The standout tutorial in issue 280 guides producers through the high-pressure environment of rapid production. It breaks down the process into actionable segments:
What precisely constitutes "Extra Quality" in this context? Technically, it implies a departure from the standard red book CD standard (16-bit/44.1kHz) toward higher bit depths and sample rates. But the term is also a marketing qualifier that carries profound aesthetic weight. In the included sample packs, drum hits exhibit a wider dynamic range, synthesizer pads reveal previously inaudible harmonic overtones, and spatial effects like convolution reverb avoid the gritty aliasing of lower-bit processing. The "Extra Quality" moniker, therefore, functions as a promise of and high headroom —critical for producers who layer dozens of tracks. Where a standard sample might crumble under extreme time-stretching or pitch-shifting, the Issue 280 library is engineered for resilience. It invites extreme processing: granular synthesis, spectral mutation, and phase distortion. In essence, the material is not just heard ; it is archaeologically excavated for sonic fossils. computer music issue 280 extra quality
Reviewers and long-time readers often highlight this issue as a "goldmine" for home studio owners due to the sheer value of the included VC670 compressor The standout tutorial in issue 280 guides producers
Each issue of Computer Music is known for its "CM Suite" of software, but issue 280 includes a particularly robust selection of 100% royalty-free samples aimed at professional-grade production: But the term is also a marketing qualifier
No analysis would be complete without critique. The "Extra Quality" paradigm risks fetishizing specifications over musicality.
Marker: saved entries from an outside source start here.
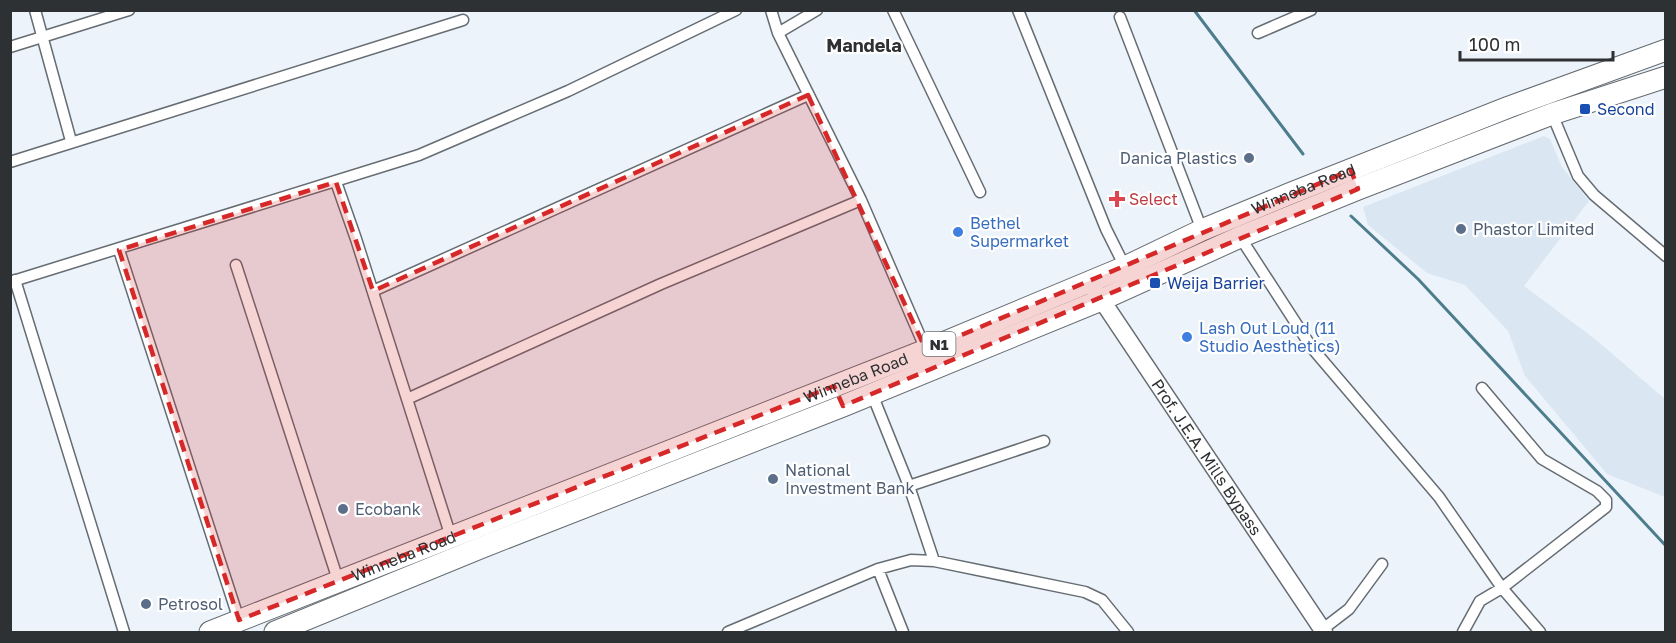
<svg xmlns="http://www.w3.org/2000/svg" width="1676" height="643" viewBox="0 0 1676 643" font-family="'Golos Text',sans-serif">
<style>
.built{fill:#dae7f3}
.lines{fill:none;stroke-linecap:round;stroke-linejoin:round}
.stream{stroke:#4d7d8d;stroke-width:3}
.street-casing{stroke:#656c72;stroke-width:13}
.secondary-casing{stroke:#656c72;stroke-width:19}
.highway-casing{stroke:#656c72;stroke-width:23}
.street{stroke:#fff;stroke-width:10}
.secondary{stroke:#fff;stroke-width:16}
.highway{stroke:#fff;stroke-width:21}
.marked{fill:#d62828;fill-opacity:0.2;stroke:#d62828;stroke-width:4.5;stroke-dasharray:12 8;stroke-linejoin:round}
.transit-dot{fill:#1a4fb4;stroke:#fff;stroke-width:2}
.service-dot{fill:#5c6f8a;stroke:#fff;stroke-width:2}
.health-dot{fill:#e0444e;stroke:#fff;stroke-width:2}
.shop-dot{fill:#3f7fe0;stroke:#fff;stroke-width:2}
.labels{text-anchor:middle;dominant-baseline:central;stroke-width:4.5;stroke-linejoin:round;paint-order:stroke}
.shield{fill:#fff;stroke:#6d6f70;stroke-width:1.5}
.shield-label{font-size:15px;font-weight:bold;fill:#2e3133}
.transit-label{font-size:16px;fill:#164399;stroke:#fff;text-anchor:start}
.service-label{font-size:16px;fill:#4e5e75;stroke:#fff;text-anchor:start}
.street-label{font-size:16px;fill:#2e3133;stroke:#fff}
.health-label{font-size:16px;fill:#be3a42;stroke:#fff;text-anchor:start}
.shop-label{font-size:16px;fill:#366cbe;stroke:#fff;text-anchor:start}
.neighbourhood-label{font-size:18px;font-weight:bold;fill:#2e3133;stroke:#fff}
</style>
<rect width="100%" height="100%" fill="#ecf3fa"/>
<path class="built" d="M1544,136L1550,139L1562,167L1589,201L1524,286L1595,339L1665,399V497L1607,474L1525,376L1508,331L1465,285L1427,273L1368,225L1363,207Z"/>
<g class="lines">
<path class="stream" d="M1194,10L1303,154
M1351,216L1418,279L1666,546"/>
<g class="street-casing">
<path id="street" d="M35,10L71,141
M771,10L778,33L861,200L926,350
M893,10L980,192
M1018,10L1106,229L1125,267
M1120,17L1202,230
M778,33L817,10
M1258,33L1311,10
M10,47L129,10
M1552,114L1578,176L1594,195L1666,256
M10,162L463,20
M336,182L356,239L451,537
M1240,237L1312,348L1439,497L1502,588L1540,632
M119,250L239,620
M236,265L338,580
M15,280L124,632
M10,282L419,155L568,91L736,10
M373,291L808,95
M872,394L909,486L934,561
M407,399L661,284L861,200
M909,486L1044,441
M878,569L903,632
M728,632L878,569L911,560L934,561L1085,592L1102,600L1128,632
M1319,632L1349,609L1382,564
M1463,632L1480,601L1502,588L1606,507V500L1597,491L1542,459L1482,388"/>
</g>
<g class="secondary-casing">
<g id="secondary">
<path id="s1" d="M1095,290L1324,632"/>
</g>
</g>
<g class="highway-casing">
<g id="highway">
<path id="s2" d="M210,632L926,350L1125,267L1202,230L1289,194L1509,107L1666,50"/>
<path d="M275,632L480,548L843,406L1101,300L1240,237L1358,189L1552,114L1666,77"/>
</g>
</g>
<use href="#street" class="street"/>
<use href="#secondary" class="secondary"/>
<use href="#highway" class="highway"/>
</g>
<path class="marked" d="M808,95L926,350L1351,170L1358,189L843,406L834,386L239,620L119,250L336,182L373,291Z"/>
<g class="transit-dot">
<rect x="1579" y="103" width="12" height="12" rx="3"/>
<rect x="1149" y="277" width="12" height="12" rx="3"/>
</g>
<g class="service-dot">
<circle cx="1249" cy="158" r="6"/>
<circle cx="1461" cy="229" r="6"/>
<circle cx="773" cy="479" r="6"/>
<circle cx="343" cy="509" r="6"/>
<circle cx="146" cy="604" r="6"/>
</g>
<path class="health-dot" d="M1114 190h6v6h6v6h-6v6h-6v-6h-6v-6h6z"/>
<g class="shop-dot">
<circle cx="958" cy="232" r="6"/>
<circle cx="1187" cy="337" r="6"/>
</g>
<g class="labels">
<rect class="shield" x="922.5" y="332" width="33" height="24" rx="4.5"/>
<g class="shield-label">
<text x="939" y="344">N1</text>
</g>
<g class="transit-label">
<text x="1597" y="109">Second</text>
<text x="1167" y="283">Weija Barrier</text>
</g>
<g class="service-label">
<text x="1237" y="158" text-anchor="end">Danica Plastics</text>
<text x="1473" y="229">Phastor Limited</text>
<text x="785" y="470">National<tspan x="785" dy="18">Investment Bank</tspan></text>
<text x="355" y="509">Ecobank</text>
<text x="158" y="604">Petrosol</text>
</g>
<g class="street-label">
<text stroke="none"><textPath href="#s2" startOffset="1180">Winneba Road</textPath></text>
<text stroke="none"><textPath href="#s2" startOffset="694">Winneba Road</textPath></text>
<text stroke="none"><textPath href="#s1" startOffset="201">Prof. J.E.A. Mills Bypass</textPath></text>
<text stroke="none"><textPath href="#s2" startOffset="208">Winneba Road</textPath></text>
</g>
<g class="health-label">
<text x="1129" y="199">Select</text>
</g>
<g class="shop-label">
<text x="970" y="223">Bethel<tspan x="970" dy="18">Supermarket</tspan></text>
<text x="1199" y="328">Lash Out Loud (11<tspan x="1199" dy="18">Studio Aesthetics)</tspan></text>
</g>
<g class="neighbourhood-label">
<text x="864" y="45">Mandela</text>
</g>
</g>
<rect width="1676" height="643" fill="none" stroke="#2e3133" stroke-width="24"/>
<path d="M1460 51v9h153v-9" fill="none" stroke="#2e3133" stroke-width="3"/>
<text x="1469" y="51" font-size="18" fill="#2e3133" stroke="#ffffff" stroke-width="4.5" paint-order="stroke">100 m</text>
</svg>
A producer with Issue 280’s pristine samples but no harmonic vocabulary will still produce lifeless tracks. Furthermore, the practical utility of 96kHz sample rates is debatable—most club sound systems and consumer playback devices cannot reproduce ultrasonic frequencies. There is a touch of audiophile mysticism here, a suggestion that higher numbers equal better art. Moreover, the physical DVD-ROM (or dual-layer disc) required to store "Extra Quality" content was already an anachronism by Issue 280; many modern laptops lacked optical drives. The "Extra Quality" issue thus inhabited a nostalgic limbo: nostalgic for the tactile magazine format yet technologically forward-looking in its sonic standards.